(Extracted data entries)
----------

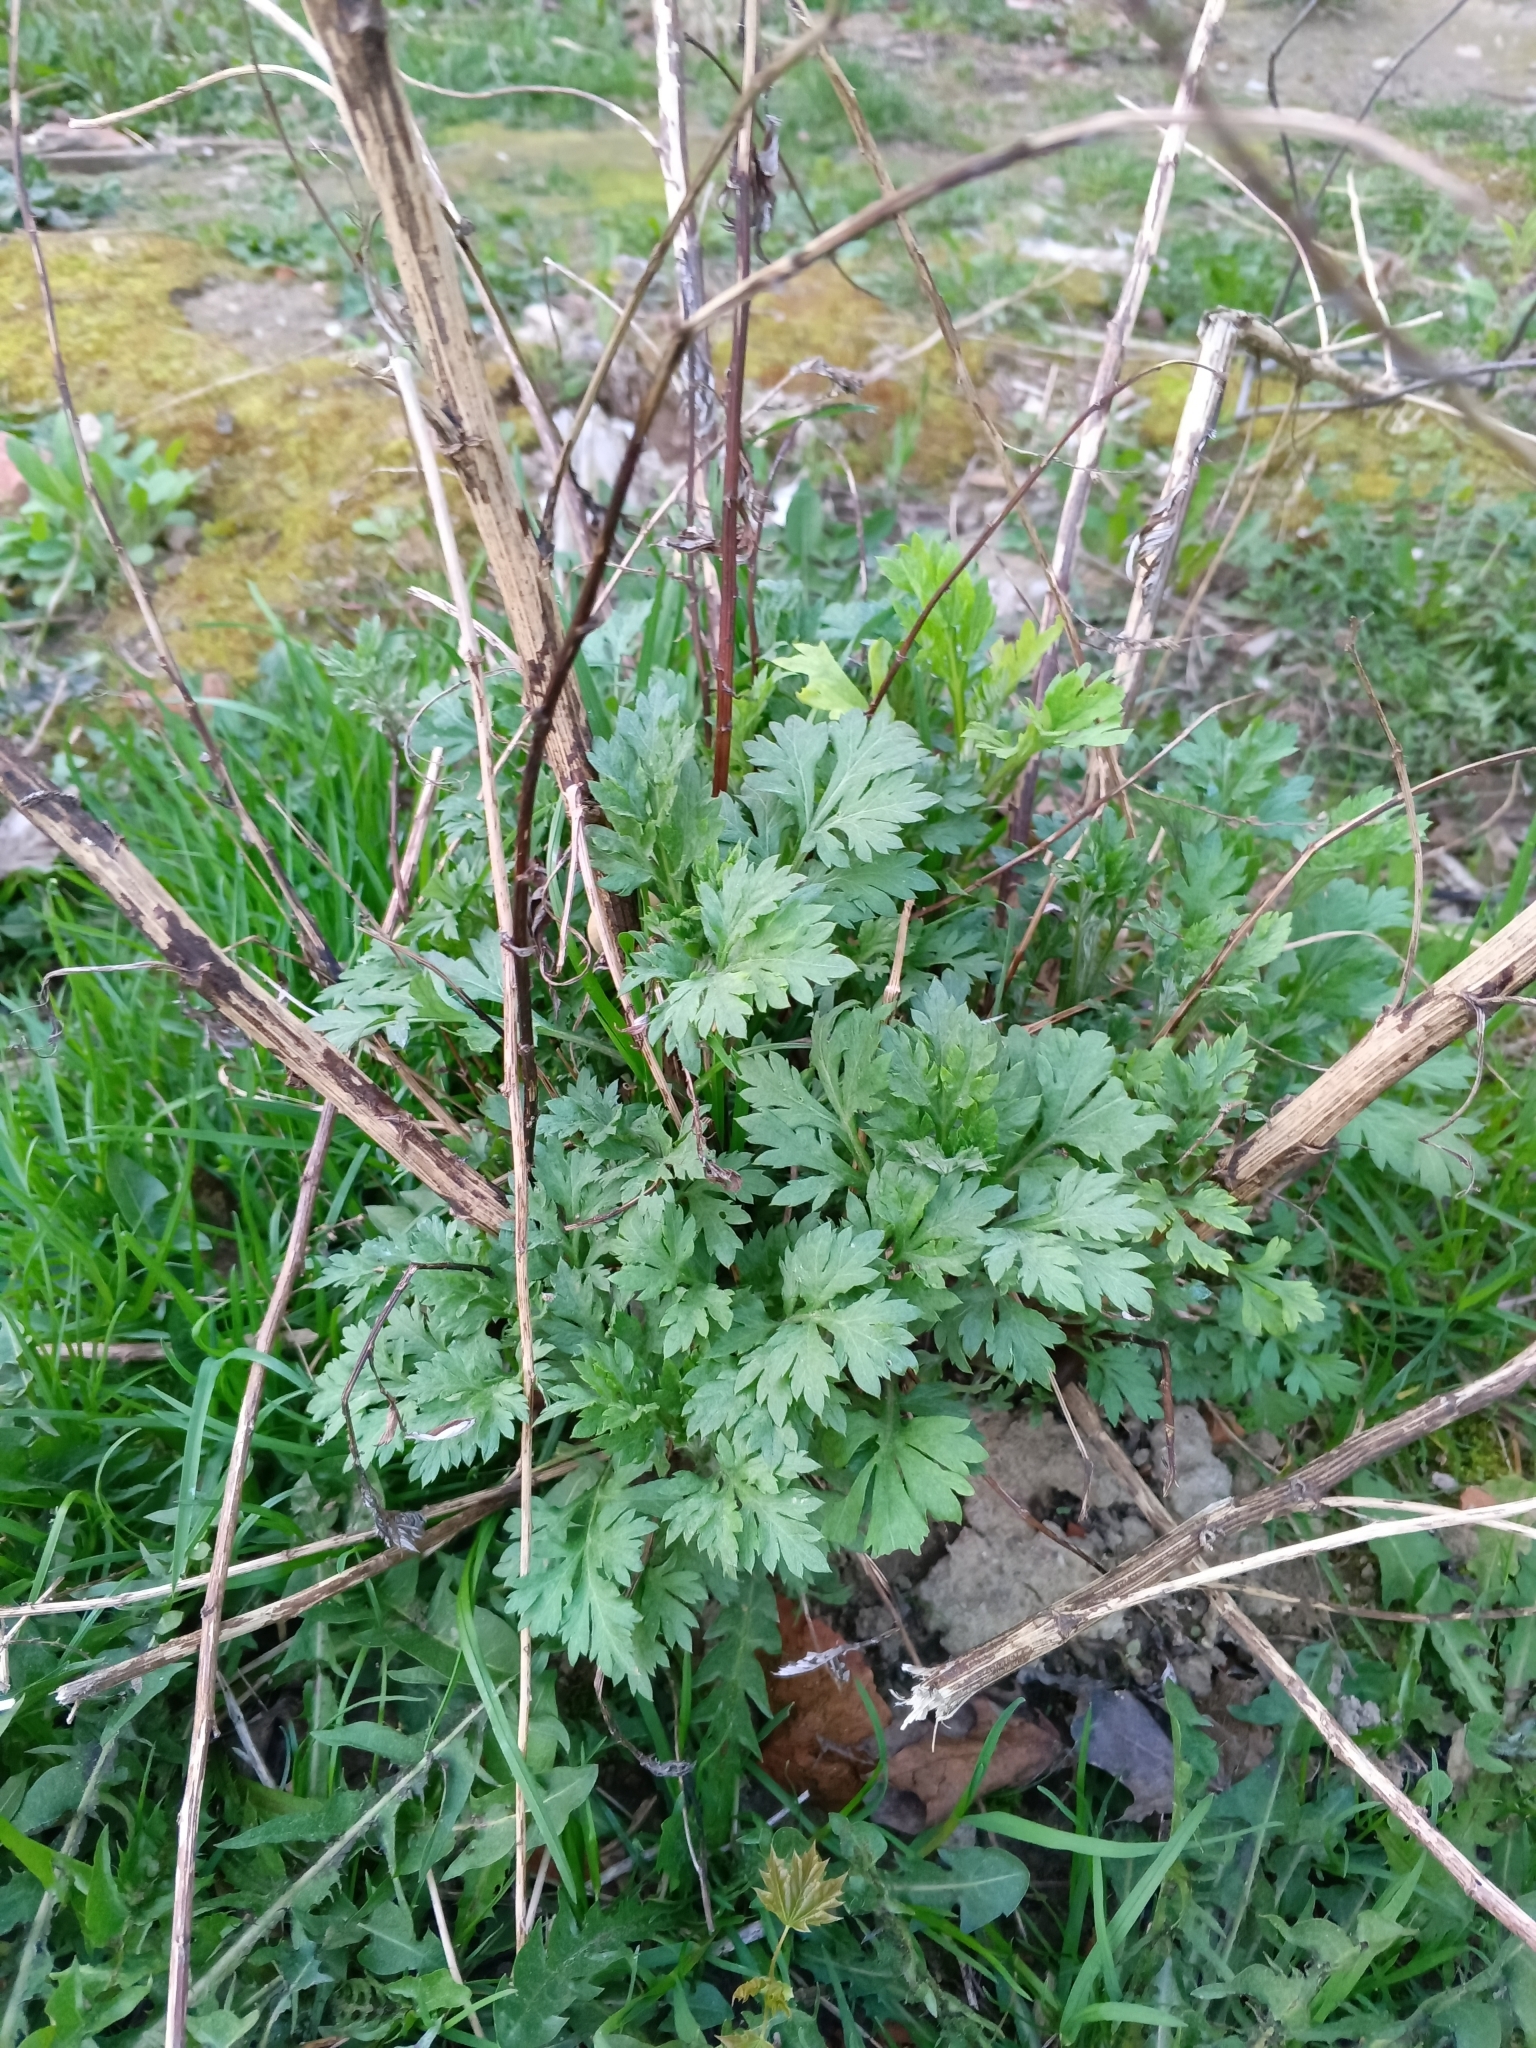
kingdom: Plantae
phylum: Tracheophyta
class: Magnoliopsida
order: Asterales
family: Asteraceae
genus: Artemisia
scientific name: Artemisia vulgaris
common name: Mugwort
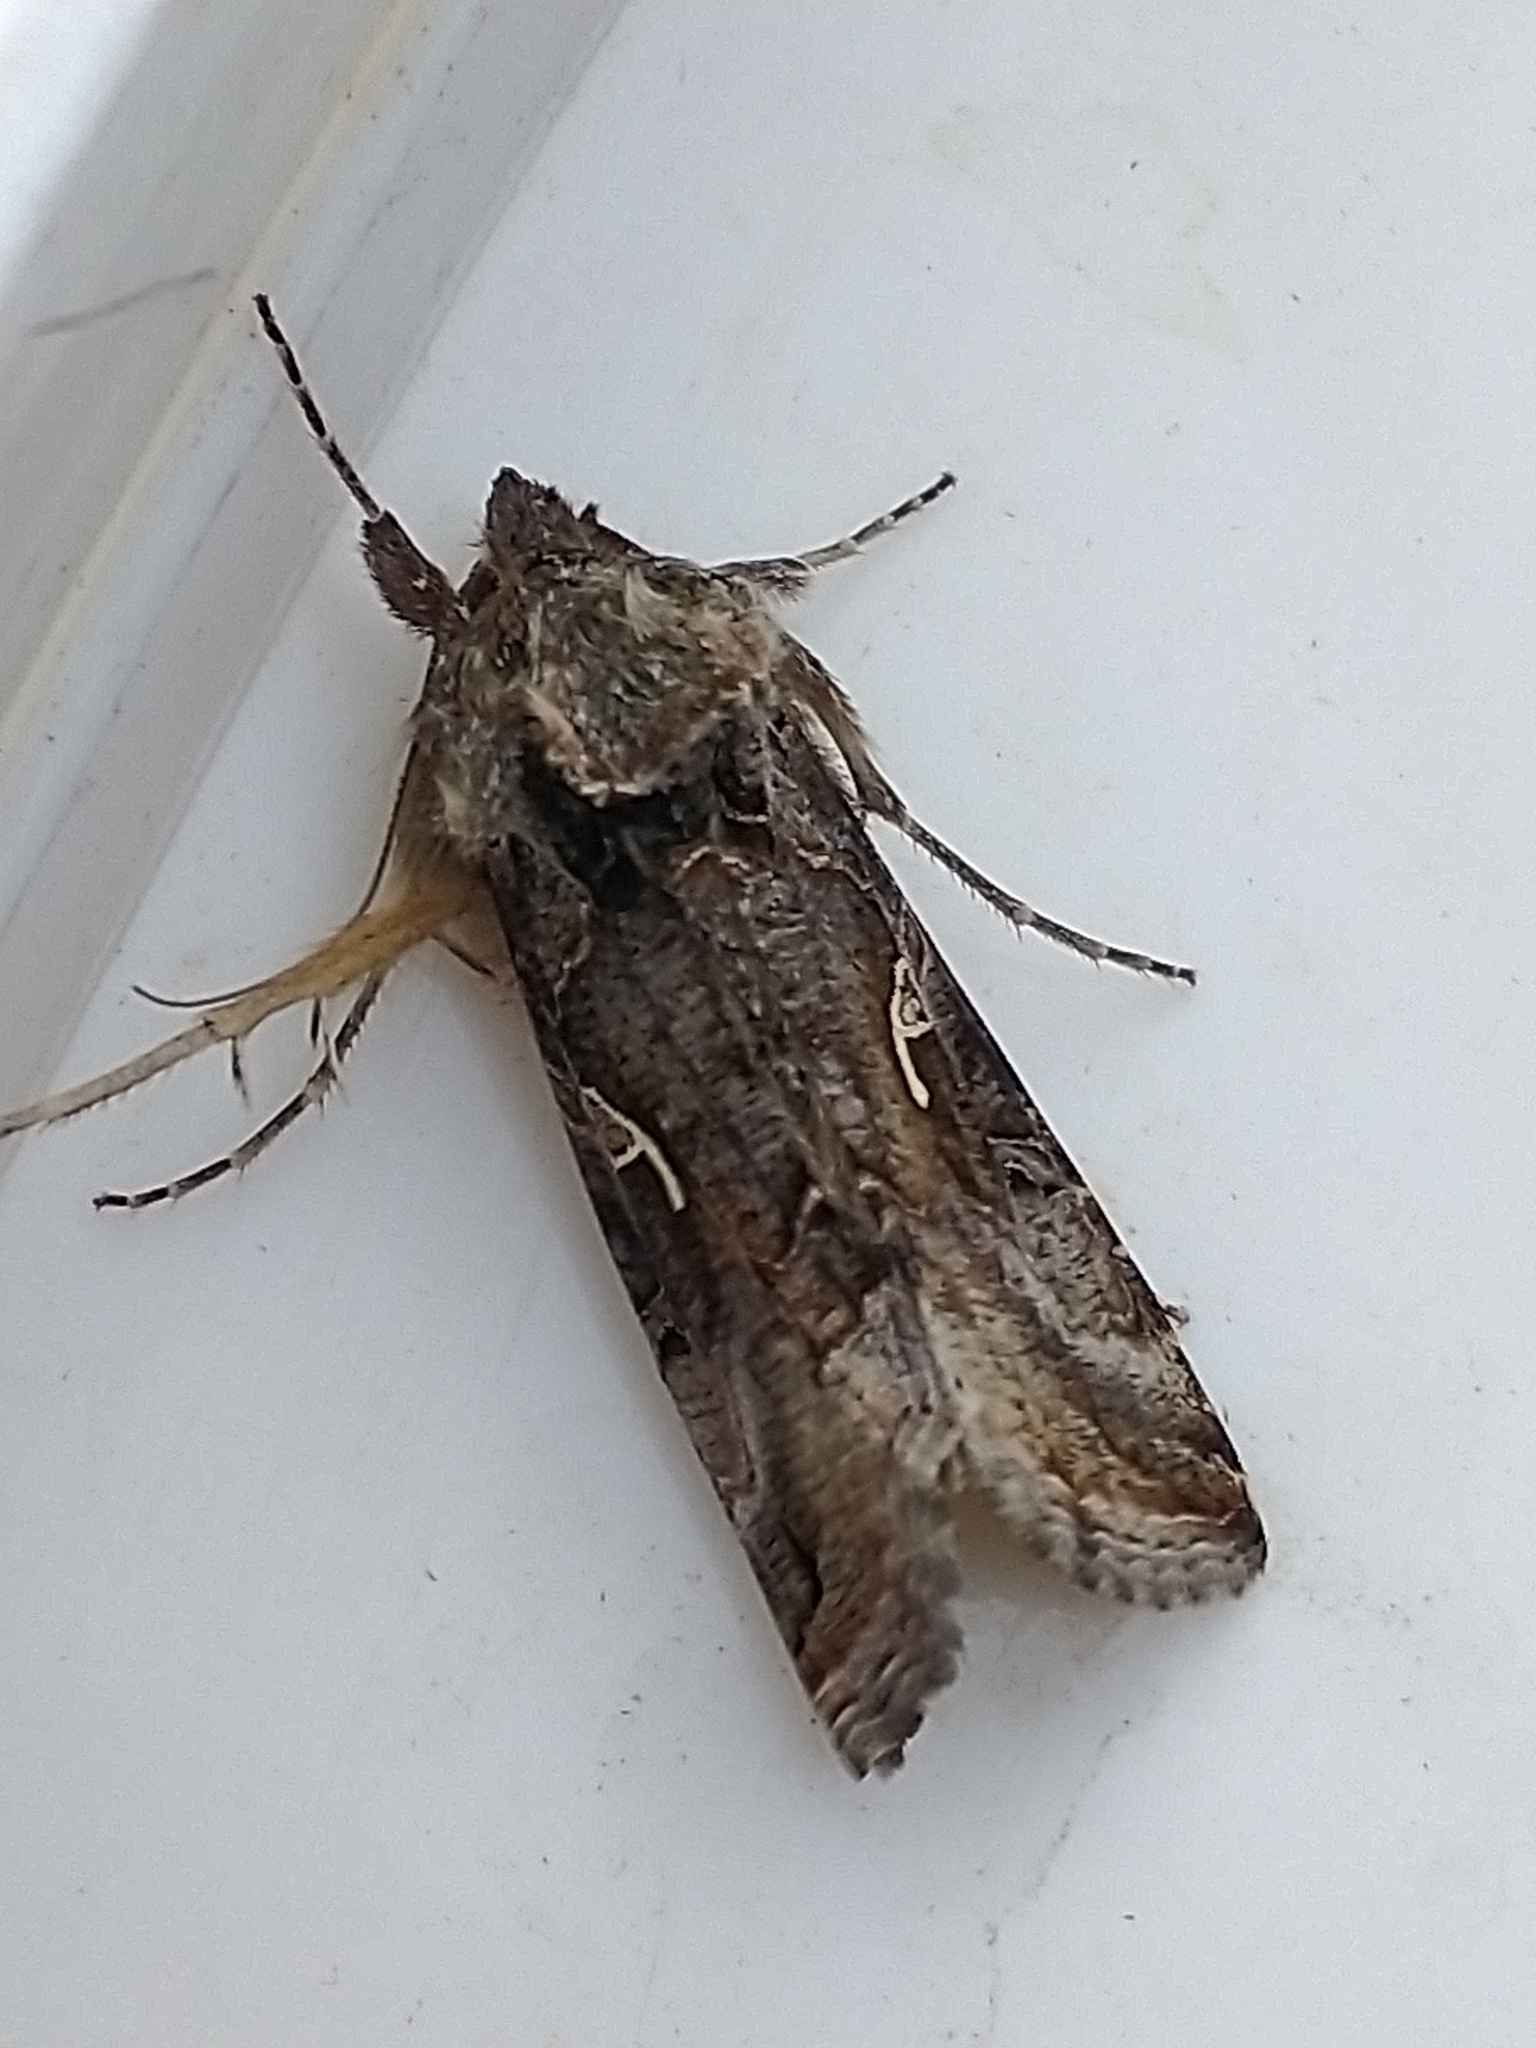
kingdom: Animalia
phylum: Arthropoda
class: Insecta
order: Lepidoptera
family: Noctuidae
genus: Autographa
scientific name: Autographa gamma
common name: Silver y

----------

• [Given problem] Extract every naming line from the records above, kingdom through common name, and copy each one unchanged. Leave the pictures out.

• [Written answer]
kingdom: Plantae
phylum: Tracheophyta
class: Magnoliopsida
order: Asterales
family: Asteraceae
genus: Artemisia
scientific name: Artemisia vulgaris
common name: Mugwort
kingdom: Animalia
phylum: Arthropoda
class: Insecta
order: Lepidoptera
family: Noctuidae
genus: Autographa
scientific name: Autographa gamma
common name: Silver y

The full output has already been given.